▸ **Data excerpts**
--
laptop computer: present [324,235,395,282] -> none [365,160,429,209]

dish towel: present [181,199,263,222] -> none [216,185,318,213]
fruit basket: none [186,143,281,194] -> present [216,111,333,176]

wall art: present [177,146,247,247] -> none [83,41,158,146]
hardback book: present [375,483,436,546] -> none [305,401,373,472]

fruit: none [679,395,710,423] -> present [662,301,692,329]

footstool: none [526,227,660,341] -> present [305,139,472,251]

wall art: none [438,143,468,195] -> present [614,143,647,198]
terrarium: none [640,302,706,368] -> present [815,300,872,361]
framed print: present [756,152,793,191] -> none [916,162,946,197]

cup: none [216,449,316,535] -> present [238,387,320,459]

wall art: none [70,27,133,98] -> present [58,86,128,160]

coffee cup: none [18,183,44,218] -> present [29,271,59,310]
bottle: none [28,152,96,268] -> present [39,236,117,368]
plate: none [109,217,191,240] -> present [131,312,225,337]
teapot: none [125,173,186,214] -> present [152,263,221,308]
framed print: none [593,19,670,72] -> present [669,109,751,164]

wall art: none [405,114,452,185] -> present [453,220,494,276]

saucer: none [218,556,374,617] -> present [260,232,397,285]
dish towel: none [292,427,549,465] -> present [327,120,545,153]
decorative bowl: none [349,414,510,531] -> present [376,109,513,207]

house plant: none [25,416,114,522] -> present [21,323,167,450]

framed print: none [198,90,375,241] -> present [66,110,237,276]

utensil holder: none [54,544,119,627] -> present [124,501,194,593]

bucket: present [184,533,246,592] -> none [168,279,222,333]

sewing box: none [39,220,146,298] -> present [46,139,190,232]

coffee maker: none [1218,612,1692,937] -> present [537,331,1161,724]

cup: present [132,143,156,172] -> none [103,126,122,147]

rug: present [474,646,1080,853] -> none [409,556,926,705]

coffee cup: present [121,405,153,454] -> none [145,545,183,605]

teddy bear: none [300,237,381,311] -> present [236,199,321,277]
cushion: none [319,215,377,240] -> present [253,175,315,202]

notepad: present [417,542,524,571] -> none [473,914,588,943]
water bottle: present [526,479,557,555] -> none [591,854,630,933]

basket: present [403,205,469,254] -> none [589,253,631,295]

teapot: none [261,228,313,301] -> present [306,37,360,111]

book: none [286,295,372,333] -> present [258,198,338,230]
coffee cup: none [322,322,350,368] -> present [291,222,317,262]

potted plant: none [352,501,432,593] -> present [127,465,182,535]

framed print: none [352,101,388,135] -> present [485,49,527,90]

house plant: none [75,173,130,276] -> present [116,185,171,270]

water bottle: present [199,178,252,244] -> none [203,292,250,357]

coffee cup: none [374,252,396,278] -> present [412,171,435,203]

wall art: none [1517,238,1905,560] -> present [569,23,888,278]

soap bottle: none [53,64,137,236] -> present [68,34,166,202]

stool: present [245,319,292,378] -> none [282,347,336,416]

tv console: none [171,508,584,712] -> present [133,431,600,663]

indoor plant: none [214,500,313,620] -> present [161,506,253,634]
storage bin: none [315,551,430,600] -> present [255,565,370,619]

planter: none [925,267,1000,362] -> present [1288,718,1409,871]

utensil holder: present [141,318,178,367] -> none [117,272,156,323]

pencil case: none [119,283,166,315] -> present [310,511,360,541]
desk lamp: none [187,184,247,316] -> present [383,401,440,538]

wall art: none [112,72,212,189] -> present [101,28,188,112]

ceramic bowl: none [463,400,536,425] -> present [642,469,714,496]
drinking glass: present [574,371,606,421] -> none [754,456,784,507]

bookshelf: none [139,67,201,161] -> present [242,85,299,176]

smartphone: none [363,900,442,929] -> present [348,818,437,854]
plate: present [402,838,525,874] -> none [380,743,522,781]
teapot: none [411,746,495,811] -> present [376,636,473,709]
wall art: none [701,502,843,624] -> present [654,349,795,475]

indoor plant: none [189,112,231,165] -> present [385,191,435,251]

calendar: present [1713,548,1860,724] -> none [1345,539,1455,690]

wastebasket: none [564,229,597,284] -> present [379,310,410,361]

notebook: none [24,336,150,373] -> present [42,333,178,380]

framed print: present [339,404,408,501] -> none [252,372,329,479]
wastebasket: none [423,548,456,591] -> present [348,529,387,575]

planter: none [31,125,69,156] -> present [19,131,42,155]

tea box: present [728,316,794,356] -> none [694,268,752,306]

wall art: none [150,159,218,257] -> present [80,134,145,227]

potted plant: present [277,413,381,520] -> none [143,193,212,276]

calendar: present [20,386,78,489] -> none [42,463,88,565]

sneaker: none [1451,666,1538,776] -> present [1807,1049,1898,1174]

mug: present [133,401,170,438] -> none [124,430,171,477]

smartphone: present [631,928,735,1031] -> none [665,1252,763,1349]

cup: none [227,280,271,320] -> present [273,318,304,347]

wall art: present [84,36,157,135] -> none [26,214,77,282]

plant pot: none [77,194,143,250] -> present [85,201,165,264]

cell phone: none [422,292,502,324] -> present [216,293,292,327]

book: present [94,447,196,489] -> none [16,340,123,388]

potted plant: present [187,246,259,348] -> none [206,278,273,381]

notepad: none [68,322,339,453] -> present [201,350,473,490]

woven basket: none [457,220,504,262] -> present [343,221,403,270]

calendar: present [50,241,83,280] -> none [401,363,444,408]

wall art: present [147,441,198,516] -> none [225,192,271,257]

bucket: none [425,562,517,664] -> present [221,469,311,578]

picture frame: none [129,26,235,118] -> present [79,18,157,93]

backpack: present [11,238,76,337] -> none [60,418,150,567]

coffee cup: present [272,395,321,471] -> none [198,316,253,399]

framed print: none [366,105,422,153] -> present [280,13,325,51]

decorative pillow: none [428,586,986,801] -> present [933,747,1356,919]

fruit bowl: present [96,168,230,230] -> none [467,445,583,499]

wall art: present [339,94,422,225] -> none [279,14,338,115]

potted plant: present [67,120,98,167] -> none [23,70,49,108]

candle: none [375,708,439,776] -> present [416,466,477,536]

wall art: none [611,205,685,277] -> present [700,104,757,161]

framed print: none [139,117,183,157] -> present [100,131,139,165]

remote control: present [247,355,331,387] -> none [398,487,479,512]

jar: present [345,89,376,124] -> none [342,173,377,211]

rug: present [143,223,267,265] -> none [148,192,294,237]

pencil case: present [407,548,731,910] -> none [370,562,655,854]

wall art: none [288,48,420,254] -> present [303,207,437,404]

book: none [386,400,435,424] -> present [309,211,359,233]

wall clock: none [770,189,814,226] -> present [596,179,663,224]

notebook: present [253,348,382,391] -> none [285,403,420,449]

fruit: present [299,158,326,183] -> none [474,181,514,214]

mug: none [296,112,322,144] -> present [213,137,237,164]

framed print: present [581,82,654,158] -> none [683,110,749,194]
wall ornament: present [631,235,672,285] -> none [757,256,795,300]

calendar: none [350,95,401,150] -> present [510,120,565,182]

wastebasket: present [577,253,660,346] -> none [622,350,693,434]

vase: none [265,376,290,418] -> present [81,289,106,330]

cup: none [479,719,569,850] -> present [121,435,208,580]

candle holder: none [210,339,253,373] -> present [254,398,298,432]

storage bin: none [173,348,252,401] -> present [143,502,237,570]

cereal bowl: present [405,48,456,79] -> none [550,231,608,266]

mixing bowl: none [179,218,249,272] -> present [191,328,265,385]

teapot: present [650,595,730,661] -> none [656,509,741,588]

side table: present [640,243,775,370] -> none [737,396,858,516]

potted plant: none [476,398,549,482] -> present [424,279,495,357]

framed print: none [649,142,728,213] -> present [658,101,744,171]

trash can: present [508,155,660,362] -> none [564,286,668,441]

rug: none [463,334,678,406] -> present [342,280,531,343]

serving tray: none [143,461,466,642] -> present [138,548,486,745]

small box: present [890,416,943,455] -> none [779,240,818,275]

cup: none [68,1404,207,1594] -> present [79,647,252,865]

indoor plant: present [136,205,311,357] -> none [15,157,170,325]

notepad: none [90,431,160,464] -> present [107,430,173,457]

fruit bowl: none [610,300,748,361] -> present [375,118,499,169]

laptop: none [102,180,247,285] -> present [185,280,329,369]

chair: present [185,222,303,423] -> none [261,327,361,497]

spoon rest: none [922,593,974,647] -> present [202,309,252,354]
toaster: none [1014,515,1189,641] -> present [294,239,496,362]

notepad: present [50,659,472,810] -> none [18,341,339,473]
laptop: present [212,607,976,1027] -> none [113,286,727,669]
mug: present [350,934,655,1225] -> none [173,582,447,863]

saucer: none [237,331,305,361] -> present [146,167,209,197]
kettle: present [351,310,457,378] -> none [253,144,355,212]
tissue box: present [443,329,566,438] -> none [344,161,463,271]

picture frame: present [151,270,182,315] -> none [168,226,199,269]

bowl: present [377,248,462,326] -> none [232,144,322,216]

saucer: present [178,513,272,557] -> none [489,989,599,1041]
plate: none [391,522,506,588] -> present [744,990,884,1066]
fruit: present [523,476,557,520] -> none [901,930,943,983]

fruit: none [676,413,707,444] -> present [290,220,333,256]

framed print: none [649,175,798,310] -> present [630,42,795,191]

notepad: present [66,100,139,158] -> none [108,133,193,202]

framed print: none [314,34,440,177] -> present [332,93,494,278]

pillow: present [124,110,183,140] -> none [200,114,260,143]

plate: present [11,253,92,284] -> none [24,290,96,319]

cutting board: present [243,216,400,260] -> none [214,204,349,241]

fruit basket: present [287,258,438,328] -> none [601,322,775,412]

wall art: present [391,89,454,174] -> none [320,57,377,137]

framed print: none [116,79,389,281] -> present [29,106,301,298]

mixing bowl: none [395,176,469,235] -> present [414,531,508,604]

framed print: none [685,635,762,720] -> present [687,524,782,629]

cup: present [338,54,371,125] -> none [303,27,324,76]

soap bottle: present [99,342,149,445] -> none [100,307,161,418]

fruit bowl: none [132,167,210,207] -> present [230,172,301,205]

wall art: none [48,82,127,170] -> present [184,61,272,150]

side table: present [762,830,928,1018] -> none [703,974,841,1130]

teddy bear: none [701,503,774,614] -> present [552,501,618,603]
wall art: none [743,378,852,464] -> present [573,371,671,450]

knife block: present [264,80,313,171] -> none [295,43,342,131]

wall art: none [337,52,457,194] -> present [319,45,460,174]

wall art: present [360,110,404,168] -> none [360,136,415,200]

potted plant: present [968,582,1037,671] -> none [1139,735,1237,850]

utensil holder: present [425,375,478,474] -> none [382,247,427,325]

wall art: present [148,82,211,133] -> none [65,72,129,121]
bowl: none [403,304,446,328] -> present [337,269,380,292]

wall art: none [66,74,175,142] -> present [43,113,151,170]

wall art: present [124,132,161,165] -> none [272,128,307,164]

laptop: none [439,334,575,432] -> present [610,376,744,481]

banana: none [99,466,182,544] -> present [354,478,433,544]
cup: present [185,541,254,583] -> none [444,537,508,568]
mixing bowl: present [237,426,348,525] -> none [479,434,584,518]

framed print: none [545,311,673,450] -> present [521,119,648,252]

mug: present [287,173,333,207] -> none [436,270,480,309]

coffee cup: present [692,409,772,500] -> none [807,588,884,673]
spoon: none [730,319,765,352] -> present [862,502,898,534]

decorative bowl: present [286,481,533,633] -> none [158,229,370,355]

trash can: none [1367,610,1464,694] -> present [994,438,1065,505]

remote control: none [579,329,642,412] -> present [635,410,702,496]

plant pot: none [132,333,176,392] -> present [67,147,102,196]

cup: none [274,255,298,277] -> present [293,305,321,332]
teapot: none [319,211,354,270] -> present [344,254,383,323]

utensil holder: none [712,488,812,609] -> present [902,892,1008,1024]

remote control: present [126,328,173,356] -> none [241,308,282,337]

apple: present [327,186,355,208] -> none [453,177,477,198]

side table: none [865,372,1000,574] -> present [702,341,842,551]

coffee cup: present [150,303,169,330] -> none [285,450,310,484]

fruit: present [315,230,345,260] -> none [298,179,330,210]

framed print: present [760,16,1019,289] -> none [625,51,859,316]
--
▸ **Task directions**
Your answer should be every line above that contains the word "bear".

▸ **Your solution**
teddy bear: none [300,237,381,311] -> present [236,199,321,277]
teddy bear: none [701,503,774,614] -> present [552,501,618,603]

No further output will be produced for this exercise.